The ability to opt out of the state in which they are located physically and reconstitute themselves in other, virtual states, is just one facet of the increasing democratization technology is bringing. It is also democratizing another kind of power -- the power of destructive force -- and that makes the emerging "virtual state" (or "virtual caliphate" to some minds) a threat as well as a promise. New technologies may dramatically lower the difficulty and cost of enriching uranium, making nuclear bombs available to almost any group large enough to constitute itself as a "state." But why focus on just weapons of mass destruction? Today, as the Boston Marathon bombers demonstrated, almost any individual can conjure up and use greater destructive power than most governments possessed a century ago, using only common elements from a hardware store. An individual hacker can cause billions of dollars of economic damage around the world in a few days with a well-constructed virus. We could face the specter of a world of countless "virtual states" with massive destructive power. This is certainly what the terrorists envision.
The short-term answer, of course, is to respond with the traditional tools and weapons of statecraft, from destroying terrorist "armies" to hardening our own targets to diplomacy to alleviating poverty and ignorance. But what is the state's long-term response to this challenge? Ironically, it is to beat virtual states by joining them, as the nation-state is likely to do over the next half-century. In fact, the United States is already well on the way -- one reason the old-fashioned nation-state represented by the U.S. is faring fairly well against the "netwar" of al-Qaeda and its ilk.

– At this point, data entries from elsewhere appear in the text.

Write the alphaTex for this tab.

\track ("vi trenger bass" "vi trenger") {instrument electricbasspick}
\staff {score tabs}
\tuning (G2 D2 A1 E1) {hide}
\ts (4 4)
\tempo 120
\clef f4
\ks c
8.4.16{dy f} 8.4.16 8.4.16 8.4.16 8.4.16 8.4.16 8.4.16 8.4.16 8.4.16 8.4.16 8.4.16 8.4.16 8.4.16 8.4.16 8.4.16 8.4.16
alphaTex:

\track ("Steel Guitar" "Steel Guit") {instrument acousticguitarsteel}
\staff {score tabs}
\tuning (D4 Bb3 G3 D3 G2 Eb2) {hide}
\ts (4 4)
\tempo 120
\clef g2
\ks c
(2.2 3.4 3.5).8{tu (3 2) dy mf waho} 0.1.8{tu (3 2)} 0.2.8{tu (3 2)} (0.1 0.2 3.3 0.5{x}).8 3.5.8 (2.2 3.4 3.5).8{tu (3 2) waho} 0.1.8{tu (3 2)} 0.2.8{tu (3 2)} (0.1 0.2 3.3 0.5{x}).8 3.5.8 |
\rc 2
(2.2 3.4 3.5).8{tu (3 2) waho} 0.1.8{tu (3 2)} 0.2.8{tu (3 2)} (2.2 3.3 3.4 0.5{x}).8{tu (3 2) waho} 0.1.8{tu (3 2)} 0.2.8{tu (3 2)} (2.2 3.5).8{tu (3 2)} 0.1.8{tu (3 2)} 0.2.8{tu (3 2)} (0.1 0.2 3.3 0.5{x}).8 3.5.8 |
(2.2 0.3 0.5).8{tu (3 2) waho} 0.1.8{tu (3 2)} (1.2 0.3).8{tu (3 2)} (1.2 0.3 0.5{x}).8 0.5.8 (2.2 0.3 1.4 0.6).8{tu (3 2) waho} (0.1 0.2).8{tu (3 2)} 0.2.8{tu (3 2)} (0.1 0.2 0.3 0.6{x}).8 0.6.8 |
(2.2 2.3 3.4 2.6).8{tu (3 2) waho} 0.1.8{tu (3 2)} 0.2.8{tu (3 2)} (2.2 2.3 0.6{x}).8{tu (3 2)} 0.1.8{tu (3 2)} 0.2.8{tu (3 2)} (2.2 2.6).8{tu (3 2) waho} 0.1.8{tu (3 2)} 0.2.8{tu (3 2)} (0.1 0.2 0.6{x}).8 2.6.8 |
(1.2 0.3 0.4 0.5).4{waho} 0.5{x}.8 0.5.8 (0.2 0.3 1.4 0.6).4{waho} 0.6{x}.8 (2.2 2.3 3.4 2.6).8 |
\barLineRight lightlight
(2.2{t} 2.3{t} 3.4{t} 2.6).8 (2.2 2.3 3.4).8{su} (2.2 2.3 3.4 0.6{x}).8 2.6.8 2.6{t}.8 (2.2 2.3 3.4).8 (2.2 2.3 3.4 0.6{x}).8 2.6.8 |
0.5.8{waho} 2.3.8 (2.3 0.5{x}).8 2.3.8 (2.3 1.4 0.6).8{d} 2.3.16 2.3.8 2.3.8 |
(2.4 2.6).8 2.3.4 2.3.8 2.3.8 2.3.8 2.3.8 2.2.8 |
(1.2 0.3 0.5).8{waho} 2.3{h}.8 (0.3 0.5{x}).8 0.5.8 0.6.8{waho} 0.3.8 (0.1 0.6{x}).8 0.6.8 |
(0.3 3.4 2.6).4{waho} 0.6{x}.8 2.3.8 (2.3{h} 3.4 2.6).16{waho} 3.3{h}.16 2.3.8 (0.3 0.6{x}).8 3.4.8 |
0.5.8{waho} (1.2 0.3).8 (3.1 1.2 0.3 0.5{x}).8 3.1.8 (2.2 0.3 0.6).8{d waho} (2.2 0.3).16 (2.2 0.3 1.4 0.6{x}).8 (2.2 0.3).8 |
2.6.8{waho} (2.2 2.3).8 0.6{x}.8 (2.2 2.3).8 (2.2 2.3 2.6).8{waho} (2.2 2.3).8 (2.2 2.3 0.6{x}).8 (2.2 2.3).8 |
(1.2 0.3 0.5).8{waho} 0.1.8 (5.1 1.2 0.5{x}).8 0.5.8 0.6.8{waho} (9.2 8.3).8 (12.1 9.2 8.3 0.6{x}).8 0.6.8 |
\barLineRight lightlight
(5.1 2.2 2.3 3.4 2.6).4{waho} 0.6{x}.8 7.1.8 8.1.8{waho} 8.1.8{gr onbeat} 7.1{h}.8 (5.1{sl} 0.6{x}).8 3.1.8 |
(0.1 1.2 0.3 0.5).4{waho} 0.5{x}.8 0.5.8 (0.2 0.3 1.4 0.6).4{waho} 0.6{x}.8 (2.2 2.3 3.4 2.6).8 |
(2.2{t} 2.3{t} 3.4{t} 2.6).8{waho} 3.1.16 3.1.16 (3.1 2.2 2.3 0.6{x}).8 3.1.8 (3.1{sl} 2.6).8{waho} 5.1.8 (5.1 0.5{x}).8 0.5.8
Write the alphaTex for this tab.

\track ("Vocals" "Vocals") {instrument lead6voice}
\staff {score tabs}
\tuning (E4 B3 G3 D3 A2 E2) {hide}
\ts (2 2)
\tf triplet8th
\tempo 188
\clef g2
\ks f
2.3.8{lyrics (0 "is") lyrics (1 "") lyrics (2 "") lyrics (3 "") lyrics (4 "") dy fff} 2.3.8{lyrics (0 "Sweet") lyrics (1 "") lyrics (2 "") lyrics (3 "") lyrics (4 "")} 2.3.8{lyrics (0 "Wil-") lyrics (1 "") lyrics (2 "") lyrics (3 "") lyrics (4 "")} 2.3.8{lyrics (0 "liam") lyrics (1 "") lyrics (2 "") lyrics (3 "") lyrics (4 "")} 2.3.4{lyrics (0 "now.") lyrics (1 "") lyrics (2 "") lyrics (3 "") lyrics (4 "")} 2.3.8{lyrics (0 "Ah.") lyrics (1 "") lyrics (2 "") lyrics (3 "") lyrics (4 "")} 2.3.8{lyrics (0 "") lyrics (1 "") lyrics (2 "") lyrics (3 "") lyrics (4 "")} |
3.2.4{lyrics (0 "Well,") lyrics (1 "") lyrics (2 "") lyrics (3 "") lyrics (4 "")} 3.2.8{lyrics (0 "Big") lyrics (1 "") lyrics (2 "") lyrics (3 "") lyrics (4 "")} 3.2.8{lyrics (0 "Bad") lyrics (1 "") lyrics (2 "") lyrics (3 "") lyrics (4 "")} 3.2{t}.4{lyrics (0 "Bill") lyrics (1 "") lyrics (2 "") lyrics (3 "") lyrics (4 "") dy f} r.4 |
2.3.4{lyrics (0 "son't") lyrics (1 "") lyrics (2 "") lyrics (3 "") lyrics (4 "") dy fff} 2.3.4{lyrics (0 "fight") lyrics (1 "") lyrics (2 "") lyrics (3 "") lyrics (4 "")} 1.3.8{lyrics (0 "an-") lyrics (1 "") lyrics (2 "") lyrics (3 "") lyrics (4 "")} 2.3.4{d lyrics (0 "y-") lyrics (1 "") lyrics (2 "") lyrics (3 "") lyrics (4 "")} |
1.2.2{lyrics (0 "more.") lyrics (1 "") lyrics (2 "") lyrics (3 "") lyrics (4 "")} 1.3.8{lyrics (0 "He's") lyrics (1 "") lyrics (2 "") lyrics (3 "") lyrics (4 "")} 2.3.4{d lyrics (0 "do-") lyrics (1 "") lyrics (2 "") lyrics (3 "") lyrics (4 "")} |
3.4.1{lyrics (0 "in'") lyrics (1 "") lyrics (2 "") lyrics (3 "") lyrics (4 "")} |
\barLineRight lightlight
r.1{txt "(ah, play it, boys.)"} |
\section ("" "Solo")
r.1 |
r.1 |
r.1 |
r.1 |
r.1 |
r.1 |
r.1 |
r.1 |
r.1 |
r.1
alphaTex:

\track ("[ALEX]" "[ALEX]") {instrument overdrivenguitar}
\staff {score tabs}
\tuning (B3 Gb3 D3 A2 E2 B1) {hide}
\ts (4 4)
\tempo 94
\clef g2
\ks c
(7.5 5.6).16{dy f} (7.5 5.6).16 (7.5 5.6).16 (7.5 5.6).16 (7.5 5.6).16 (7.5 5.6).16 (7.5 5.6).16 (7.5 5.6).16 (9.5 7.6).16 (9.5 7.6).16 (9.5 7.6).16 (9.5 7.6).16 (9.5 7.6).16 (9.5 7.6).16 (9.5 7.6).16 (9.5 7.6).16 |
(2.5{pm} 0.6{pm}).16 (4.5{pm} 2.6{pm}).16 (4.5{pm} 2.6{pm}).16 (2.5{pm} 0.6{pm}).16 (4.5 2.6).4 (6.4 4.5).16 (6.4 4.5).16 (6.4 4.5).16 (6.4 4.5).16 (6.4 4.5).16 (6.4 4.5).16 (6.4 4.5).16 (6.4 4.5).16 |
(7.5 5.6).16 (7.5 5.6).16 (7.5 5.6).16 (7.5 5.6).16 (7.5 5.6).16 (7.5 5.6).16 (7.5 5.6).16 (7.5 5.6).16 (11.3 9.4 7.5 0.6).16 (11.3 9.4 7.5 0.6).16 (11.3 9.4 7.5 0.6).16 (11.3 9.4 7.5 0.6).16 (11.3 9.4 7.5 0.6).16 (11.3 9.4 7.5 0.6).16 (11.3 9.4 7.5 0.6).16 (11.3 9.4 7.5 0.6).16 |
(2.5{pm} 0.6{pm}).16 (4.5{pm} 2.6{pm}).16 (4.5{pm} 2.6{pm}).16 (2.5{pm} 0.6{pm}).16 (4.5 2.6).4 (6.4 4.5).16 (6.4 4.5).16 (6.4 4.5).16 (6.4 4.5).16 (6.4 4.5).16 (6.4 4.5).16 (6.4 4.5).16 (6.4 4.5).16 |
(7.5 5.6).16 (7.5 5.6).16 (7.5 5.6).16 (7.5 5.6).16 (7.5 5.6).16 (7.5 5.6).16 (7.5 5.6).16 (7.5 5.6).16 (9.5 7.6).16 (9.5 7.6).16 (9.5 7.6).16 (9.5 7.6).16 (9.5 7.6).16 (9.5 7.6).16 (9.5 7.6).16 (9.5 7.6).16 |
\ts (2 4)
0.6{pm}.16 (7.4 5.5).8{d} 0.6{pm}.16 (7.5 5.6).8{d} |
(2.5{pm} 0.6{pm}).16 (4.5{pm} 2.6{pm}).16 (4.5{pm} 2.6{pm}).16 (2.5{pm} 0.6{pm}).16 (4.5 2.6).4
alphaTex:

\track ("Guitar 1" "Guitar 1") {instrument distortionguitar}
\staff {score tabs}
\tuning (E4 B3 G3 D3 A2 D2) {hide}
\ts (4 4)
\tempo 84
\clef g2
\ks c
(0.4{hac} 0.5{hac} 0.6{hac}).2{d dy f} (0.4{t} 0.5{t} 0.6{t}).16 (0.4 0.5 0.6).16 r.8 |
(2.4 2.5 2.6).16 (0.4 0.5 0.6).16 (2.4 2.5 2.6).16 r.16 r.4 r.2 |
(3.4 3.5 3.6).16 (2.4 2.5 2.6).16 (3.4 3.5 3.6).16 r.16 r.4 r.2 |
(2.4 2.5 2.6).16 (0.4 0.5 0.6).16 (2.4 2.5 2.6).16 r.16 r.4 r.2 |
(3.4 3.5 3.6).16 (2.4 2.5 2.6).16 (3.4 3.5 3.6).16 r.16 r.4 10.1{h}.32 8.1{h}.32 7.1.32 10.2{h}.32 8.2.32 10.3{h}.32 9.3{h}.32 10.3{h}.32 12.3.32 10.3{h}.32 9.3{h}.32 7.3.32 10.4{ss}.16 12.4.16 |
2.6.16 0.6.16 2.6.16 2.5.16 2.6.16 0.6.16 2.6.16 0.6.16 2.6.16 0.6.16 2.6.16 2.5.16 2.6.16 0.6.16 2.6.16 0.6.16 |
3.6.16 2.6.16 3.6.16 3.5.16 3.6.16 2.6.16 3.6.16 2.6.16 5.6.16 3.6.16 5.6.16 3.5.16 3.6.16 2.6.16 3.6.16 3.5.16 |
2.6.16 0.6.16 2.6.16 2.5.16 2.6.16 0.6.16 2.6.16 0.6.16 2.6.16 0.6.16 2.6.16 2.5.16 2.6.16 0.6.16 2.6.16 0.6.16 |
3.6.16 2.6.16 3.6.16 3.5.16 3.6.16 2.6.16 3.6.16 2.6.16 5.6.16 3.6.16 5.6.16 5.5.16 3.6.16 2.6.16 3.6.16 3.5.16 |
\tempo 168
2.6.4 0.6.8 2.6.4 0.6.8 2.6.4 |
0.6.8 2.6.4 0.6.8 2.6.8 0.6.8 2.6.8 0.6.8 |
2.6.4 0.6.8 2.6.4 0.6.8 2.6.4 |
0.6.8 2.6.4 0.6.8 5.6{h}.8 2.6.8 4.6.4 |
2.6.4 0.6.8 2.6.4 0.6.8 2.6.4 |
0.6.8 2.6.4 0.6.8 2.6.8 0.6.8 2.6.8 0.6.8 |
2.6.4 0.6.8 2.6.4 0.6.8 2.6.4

Sure, the United States can bring to bear overwhelming force in the world of places and things, but we also possess an equally important virtual advantage: American culture and values are now diffused throughout the world. Most of the world aspires to drink Coca-Cola, wear Levis, watch Hollywood movies, listen to rock music, and achieve the lifestyle these represent. They want to study and work in our universities and cutting-edge industries, and live -- whether at home or abroad -- under American values of freedom, democracy, and due process of law. American culture and values represent successful "products," and as these are ever-more-broadly dispersed -- as global politics, economics, even self-definitions become less about physical ties and more, well, virtual -- attacking physical manifestations of nationhood will be less and less meaningful in the long term. In strategic terms, this is the opposite of "hardening" our targets -- instead, making them more ephemeral and diffuse -- but it has the same effect: rendering physical attack pointless in the long term. Neither side in this conflict will prevail solely by bombing the other's people or territory. To succeed against the world of virtual competitors, traditional states will need not simply to beat them but also to join them.
Ultimately, then, the world today presents a much broader, evolving, and more competitive marketplace for governmental services. Governments had better get used to it. And if they do, they might just be giving the private sector and other non-state actors a run for their money in a whole new way.